Exercise passage START

Figure 2. The effect of Aβ42 on the expression of SIRT6 and acetylation of H3K9 and H3K56.

HT22 cells were treated with Aβ42 (5 μM) for 24 h. Aβ42 decreased both the protein and the mRNA expression of SIRT6 and increased acetylation of H3K9 and H3K56. (A) Western blotting for SIRT6 protein in total protein from whole cell extracts. (B) Quantification of SIRT6 protein (n = 5, ***P < 0.001 versus vehicle, unpaired t-test). SIRT6 level was quantified by densitometry and normalized to β-actin. (C) Immunocytochemistry analysis for SIRT6. HT22 cells were stained with antibodies against SIRT6 (green). DAPI (blue) was used as a nuclear marker. Scale bar: 20 μm. (D) The mRNA level of SIRT6 was measured by quantitative real-time PCR (n = 4, ***P < 0.001 versus vehicle group, unpaired t-test). (E) Western blotting for acetylation of H3K9 (acH3K9) and acH3K56. (F) Quantification of acH3K9 and acH3K56 (n = 4, ***P < 0.001, unpaired t-test). The levels of acH3K9 and acH3K56 were quantified by densitometry and normalized to histone H3. (G,H) Primary rat cortical neurons were treated with indicated concentration of Aβ42 for 48h. (G) Representative western blot image showing the changes in the expression of SIRT6. (H) Quantification of SIRT6 levels in the Aβ42-treated condition (2 μM, 48 h). n = 3, **P < 0.01 versus control, unpaired t-test. All the gels were run under same experimental conditions. Full-length images are presented in the supplementary information.

Exercise passage END

# Problems and tasks
(1) In the figure legend, what was the SIRT6 protein level normalized to?
(2) Translate this sentence from the figure legend into Spanish: "DAPI (blue) was used as a nuclear marker."

Source data START

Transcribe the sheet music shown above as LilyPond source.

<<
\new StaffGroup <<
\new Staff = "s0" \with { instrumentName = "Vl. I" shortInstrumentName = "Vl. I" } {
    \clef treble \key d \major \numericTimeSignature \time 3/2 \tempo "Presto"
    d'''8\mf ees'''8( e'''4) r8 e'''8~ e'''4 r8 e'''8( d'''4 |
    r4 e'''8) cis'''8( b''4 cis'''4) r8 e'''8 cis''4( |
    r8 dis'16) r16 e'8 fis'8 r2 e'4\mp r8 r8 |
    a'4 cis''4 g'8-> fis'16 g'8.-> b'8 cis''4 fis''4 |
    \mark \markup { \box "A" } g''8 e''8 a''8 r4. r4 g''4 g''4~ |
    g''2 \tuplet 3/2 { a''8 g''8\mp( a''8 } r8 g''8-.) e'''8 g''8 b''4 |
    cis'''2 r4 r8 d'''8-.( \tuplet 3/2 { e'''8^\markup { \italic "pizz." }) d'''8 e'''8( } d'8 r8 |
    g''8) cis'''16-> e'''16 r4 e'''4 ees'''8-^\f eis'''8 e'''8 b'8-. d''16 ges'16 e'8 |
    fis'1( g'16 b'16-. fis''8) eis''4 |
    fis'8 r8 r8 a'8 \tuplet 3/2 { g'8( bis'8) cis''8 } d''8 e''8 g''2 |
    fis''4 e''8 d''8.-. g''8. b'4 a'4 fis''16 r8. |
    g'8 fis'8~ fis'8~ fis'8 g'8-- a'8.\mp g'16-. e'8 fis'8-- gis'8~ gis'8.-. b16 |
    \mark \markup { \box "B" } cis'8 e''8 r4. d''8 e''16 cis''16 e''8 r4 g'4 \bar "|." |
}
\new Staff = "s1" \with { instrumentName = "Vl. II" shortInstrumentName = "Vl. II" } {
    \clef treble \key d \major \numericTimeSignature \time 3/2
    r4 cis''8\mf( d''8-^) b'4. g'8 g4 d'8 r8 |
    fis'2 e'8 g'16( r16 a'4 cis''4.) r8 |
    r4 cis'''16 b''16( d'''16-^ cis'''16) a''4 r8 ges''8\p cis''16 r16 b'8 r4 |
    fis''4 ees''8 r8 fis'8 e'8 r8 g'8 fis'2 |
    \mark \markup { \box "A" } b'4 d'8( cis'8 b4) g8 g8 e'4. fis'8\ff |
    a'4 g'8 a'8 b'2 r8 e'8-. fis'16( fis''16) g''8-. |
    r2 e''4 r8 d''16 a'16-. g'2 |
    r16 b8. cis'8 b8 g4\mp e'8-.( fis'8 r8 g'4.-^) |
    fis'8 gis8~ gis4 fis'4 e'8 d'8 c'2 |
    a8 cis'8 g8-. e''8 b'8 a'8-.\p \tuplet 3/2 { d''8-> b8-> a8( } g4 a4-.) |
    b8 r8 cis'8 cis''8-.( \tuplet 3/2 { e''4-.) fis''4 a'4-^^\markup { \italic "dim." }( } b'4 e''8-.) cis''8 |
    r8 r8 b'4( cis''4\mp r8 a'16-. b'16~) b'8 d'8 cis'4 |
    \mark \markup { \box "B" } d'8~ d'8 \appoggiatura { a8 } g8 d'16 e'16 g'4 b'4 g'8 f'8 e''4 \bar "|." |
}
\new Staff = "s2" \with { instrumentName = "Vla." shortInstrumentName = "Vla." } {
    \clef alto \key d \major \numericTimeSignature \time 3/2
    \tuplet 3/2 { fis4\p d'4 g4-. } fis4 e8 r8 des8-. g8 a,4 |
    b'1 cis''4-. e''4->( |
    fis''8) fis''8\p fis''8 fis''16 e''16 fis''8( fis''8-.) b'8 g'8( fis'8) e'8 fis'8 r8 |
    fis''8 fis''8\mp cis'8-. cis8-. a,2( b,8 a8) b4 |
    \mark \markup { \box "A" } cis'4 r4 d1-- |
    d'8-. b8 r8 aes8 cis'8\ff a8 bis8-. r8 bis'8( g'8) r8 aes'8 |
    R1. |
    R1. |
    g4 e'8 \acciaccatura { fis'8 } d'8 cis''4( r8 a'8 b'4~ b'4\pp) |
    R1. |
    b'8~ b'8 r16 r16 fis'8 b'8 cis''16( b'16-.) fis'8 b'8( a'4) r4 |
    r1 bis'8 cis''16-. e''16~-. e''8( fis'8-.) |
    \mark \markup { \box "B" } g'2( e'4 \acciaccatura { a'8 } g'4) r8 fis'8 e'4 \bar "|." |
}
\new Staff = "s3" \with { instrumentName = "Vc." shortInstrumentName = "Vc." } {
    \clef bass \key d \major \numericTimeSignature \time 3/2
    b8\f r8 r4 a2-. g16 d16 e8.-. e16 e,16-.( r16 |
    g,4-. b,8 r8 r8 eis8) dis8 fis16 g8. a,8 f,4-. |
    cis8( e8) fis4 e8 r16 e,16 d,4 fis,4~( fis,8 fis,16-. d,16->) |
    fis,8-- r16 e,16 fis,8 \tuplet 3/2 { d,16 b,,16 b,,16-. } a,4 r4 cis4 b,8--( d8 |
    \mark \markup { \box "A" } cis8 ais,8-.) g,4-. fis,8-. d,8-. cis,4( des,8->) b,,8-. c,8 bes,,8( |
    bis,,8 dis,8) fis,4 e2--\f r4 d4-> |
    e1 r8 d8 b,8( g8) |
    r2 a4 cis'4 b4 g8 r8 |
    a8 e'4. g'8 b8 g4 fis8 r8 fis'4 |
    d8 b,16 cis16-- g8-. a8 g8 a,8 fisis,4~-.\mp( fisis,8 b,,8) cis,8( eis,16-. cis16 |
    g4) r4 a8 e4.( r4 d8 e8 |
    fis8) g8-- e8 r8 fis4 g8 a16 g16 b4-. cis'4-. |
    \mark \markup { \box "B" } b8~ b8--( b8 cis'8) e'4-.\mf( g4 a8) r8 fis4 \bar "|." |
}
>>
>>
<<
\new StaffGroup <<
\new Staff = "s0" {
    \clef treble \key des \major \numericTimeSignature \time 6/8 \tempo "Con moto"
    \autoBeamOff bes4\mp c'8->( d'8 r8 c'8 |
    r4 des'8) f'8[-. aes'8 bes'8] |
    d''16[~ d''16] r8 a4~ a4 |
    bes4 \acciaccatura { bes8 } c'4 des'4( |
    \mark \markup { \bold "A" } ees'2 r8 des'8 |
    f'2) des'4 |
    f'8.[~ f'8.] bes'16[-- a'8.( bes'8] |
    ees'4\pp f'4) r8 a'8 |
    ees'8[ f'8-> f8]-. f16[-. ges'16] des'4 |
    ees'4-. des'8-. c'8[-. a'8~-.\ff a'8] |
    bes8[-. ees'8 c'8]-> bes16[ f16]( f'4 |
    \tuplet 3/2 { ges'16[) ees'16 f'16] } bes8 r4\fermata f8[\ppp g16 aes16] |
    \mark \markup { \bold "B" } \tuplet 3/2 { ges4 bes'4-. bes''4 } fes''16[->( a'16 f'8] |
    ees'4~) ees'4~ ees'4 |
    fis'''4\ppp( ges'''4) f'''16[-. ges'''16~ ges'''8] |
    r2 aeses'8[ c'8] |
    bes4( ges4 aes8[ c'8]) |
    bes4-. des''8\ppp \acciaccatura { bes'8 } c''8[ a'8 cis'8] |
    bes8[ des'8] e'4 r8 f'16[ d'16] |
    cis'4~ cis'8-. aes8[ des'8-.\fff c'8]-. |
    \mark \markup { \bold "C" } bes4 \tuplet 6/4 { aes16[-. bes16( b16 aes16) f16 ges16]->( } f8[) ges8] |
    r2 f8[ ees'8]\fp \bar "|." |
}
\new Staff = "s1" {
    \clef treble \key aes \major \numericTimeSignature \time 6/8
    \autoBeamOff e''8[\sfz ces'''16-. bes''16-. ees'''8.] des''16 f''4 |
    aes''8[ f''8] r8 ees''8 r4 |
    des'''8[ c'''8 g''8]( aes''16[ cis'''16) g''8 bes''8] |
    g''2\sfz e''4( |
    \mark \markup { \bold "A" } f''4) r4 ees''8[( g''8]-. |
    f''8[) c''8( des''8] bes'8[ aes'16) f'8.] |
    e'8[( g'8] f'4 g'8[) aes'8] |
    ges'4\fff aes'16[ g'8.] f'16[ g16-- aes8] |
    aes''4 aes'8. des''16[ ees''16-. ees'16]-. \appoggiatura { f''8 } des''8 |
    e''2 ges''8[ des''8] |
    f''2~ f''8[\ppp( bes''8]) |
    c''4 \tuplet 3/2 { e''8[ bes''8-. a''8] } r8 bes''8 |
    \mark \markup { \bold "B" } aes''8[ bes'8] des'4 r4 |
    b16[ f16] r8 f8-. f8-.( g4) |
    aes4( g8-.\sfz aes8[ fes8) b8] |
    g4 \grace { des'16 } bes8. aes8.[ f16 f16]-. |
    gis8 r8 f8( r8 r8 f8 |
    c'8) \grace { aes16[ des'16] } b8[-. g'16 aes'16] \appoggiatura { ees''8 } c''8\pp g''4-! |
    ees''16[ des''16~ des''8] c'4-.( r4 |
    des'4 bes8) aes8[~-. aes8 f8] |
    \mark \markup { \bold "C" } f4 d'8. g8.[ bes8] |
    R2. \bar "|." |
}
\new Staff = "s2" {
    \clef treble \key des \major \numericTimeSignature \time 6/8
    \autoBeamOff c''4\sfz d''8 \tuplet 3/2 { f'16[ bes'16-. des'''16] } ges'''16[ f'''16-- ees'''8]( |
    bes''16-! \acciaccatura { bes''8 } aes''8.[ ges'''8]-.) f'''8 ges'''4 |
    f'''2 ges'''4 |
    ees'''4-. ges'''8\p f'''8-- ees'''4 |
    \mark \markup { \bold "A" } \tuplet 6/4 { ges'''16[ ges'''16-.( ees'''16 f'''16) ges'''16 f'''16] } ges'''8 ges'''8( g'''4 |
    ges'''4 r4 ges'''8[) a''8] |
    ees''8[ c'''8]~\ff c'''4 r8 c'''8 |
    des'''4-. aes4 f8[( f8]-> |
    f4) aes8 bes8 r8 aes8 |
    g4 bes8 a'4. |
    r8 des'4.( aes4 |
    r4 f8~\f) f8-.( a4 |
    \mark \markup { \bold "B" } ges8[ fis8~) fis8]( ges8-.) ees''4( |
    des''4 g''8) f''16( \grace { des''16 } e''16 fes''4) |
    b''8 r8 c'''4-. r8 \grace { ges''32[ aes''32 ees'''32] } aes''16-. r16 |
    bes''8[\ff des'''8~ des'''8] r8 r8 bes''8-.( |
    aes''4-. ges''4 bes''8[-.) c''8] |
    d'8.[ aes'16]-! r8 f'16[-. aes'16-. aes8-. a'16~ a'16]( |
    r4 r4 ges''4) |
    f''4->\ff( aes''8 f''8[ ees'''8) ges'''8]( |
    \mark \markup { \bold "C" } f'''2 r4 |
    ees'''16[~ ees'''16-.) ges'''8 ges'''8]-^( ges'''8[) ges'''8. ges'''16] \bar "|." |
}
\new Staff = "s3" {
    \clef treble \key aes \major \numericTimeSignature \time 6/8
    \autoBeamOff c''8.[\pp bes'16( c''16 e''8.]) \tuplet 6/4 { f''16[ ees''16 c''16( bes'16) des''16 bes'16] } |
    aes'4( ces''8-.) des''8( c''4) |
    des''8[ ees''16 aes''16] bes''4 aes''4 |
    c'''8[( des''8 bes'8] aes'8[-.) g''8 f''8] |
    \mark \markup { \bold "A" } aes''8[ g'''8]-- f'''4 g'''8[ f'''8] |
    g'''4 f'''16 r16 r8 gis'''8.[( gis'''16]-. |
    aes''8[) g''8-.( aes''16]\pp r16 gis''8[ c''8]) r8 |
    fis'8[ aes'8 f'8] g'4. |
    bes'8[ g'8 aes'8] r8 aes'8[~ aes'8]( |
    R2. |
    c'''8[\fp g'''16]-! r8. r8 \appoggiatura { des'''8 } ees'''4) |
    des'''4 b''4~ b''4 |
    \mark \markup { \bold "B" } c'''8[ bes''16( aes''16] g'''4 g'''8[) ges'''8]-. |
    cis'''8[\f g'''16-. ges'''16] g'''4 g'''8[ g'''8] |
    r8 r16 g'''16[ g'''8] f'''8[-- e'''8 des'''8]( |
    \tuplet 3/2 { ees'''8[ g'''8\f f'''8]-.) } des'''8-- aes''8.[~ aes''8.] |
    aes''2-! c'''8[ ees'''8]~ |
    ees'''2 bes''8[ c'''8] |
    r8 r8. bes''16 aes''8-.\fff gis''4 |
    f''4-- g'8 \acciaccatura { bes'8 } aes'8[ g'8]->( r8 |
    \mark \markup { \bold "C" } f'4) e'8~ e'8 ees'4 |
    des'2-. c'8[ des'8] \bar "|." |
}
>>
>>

Source data END

# Answers to the problems
(1) β-actin

(2) Se utilizó DAPI (azul) como marcador nuclear.